WHAT THE EXERCISE ASKS: Rewrite the items from the one containing "Le Mamea Ropati" through the one containing "Ulualofaiga Talamaivao Niko" as a numbered list, with no blank lines and without the pictures.

MATERIAL FOR THE TASK:

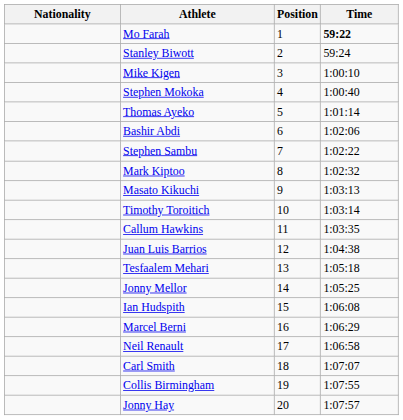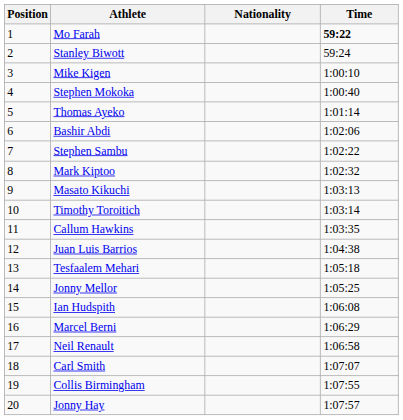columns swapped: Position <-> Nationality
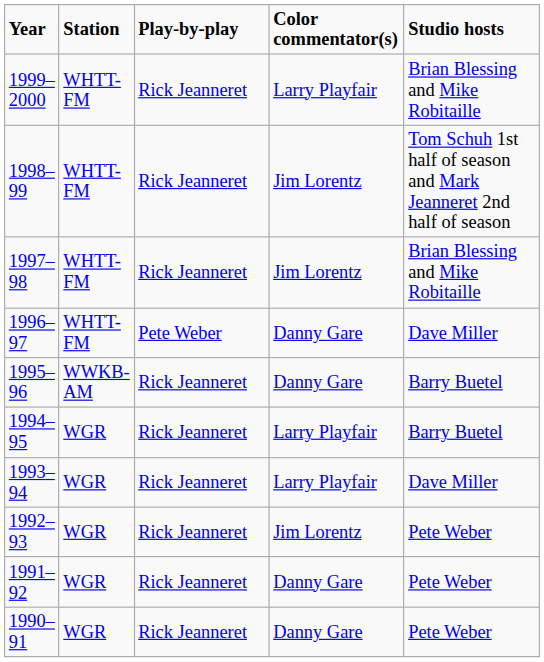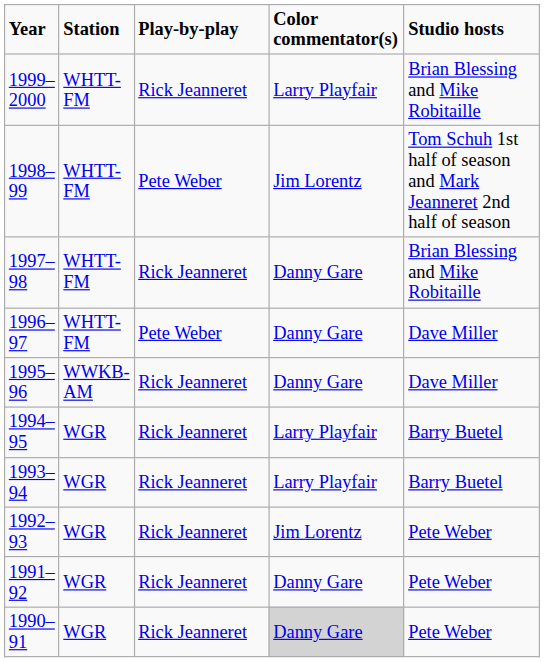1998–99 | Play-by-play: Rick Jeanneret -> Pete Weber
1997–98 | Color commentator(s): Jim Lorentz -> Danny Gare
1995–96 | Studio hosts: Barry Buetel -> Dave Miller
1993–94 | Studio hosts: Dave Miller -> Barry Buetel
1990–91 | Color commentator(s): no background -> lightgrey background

* * *

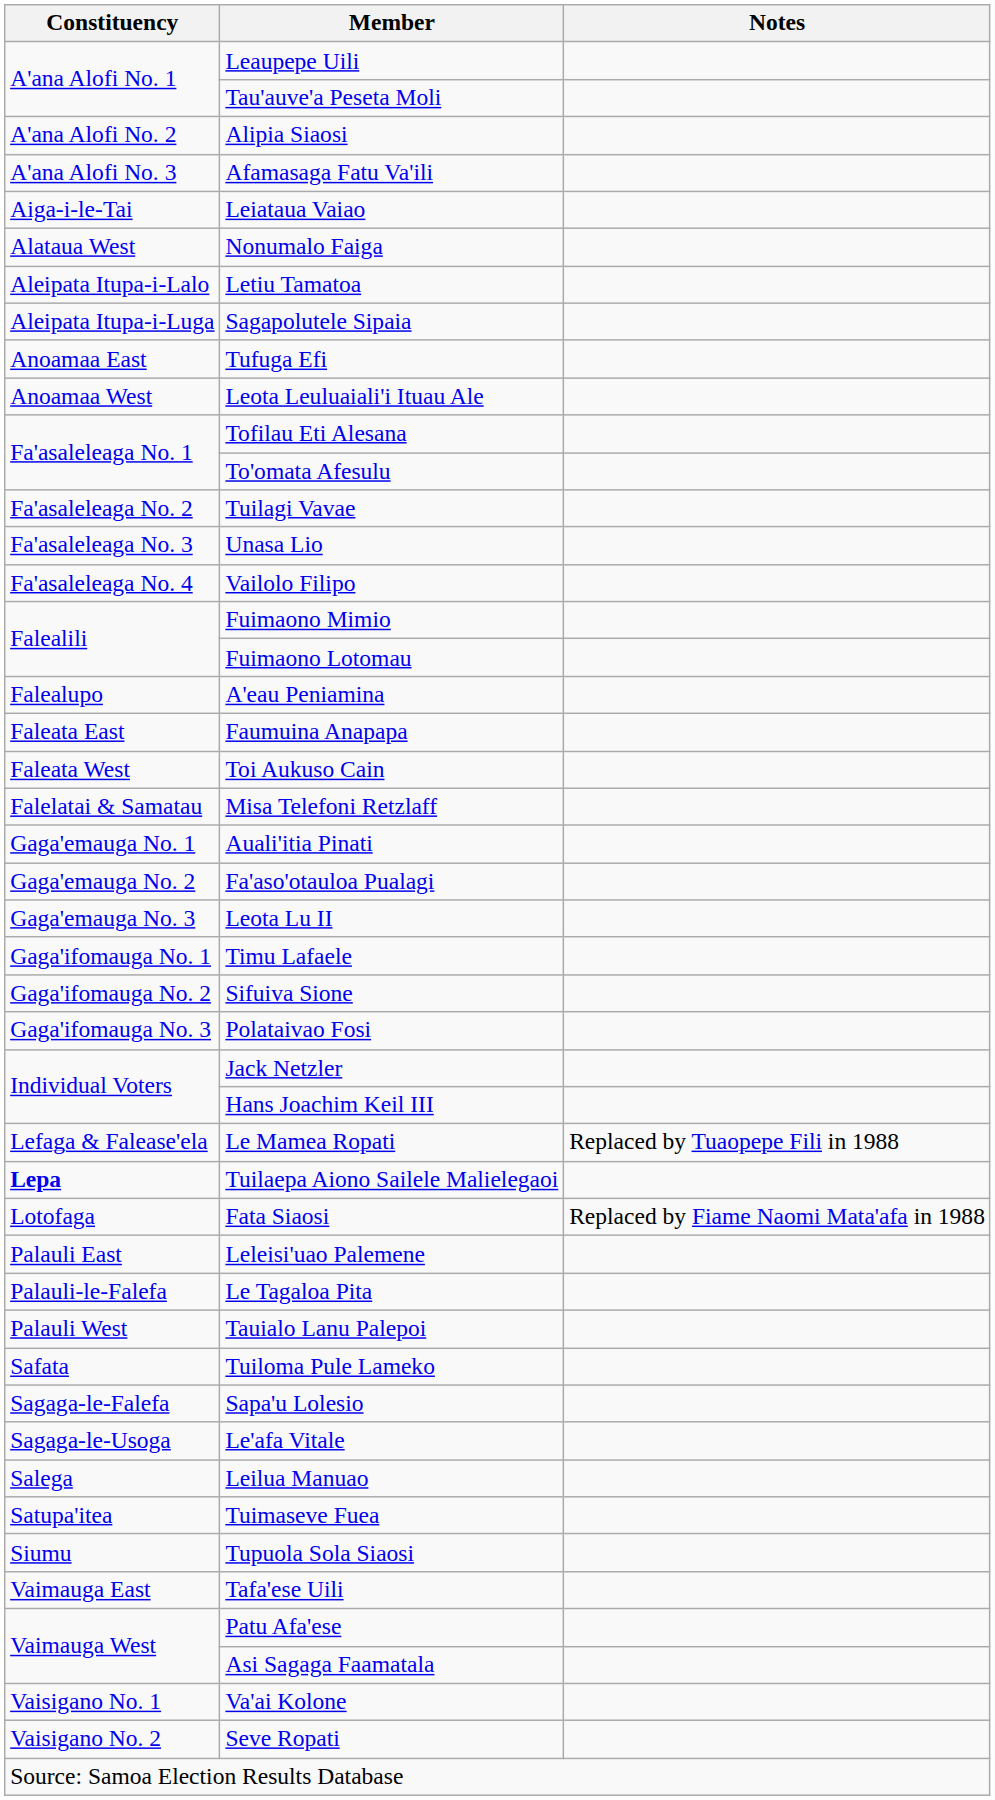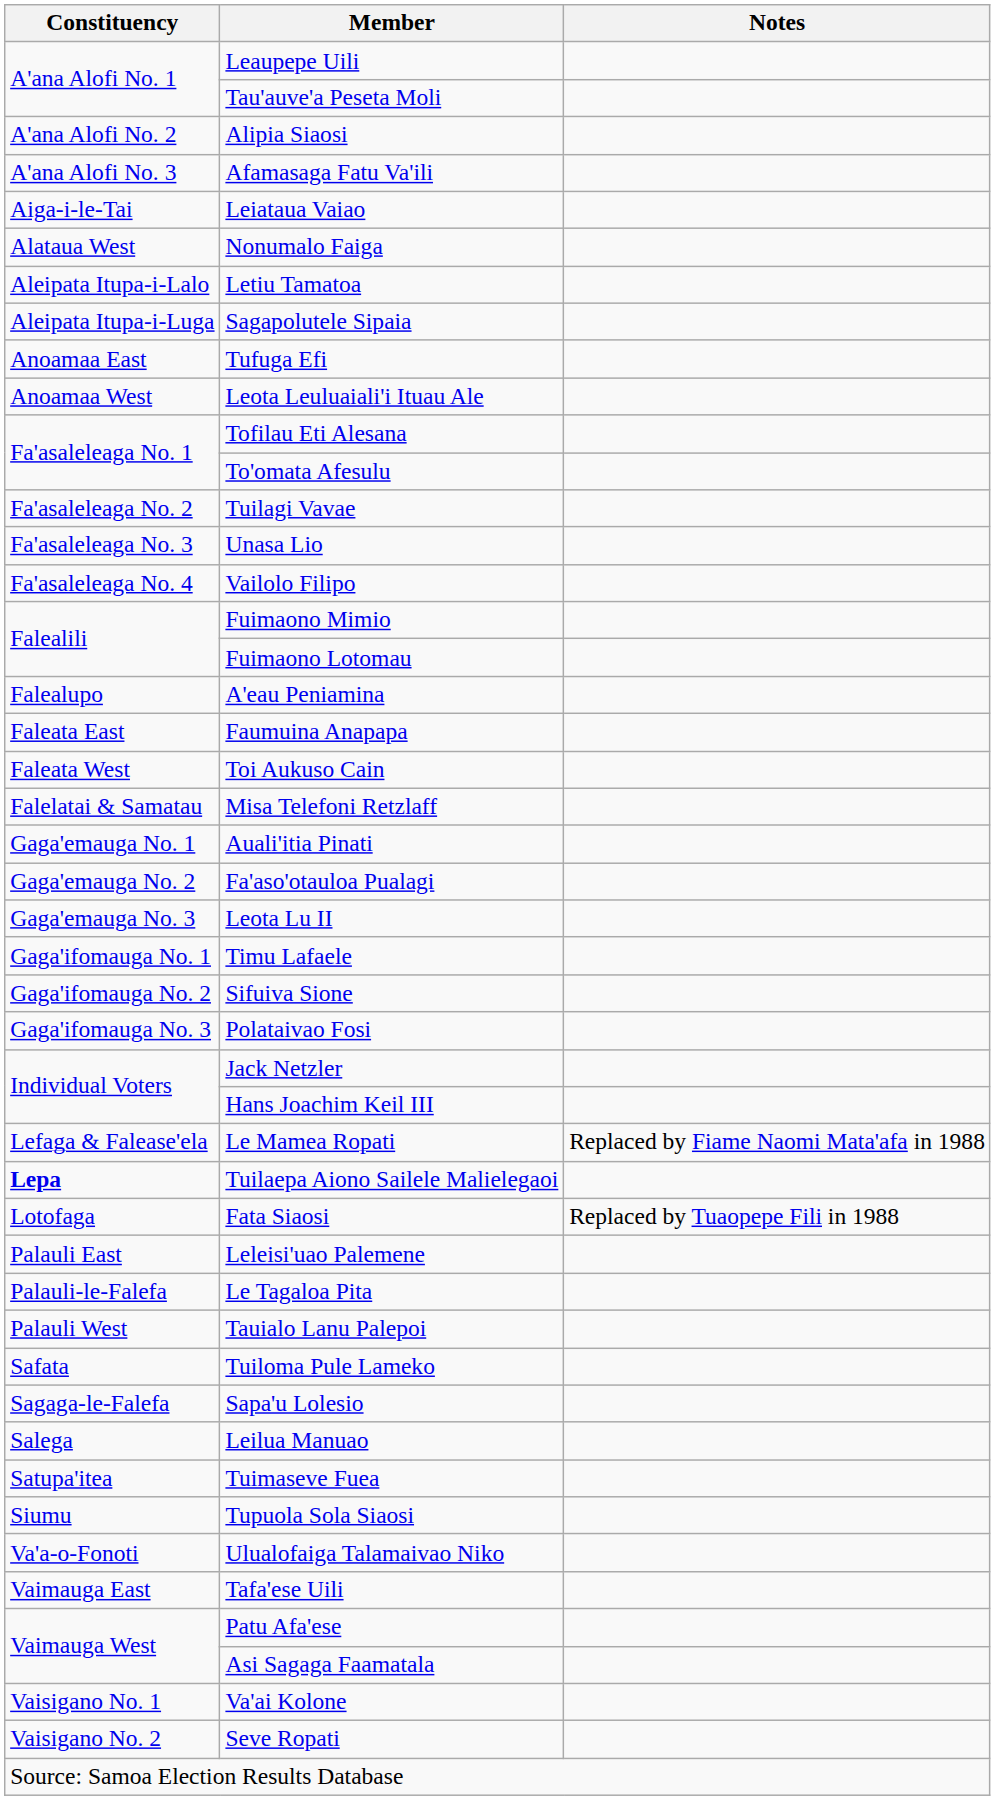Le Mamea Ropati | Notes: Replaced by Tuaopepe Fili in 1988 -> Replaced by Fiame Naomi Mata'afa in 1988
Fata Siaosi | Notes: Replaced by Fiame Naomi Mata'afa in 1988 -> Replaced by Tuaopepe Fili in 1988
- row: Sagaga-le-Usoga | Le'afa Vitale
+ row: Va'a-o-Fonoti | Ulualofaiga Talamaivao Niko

ANSWER FOR THIS EXERCISE:
1. Le Mamea Ropati | Notes: Replaced by Tuaopepe Fili in 1988 -> Replaced by Fiame Naomi Mata'afa in 1988
2. Fata Siaosi | Notes: Replaced by Fiame Naomi Mata'afa in 1988 -> Replaced by Tuaopepe Fili in 1988
3. - row: Sagaga-le-Usoga | Le'afa Vitale
4. + row: Va'a-o-Fonoti | Ulualofaiga Talamaivao Niko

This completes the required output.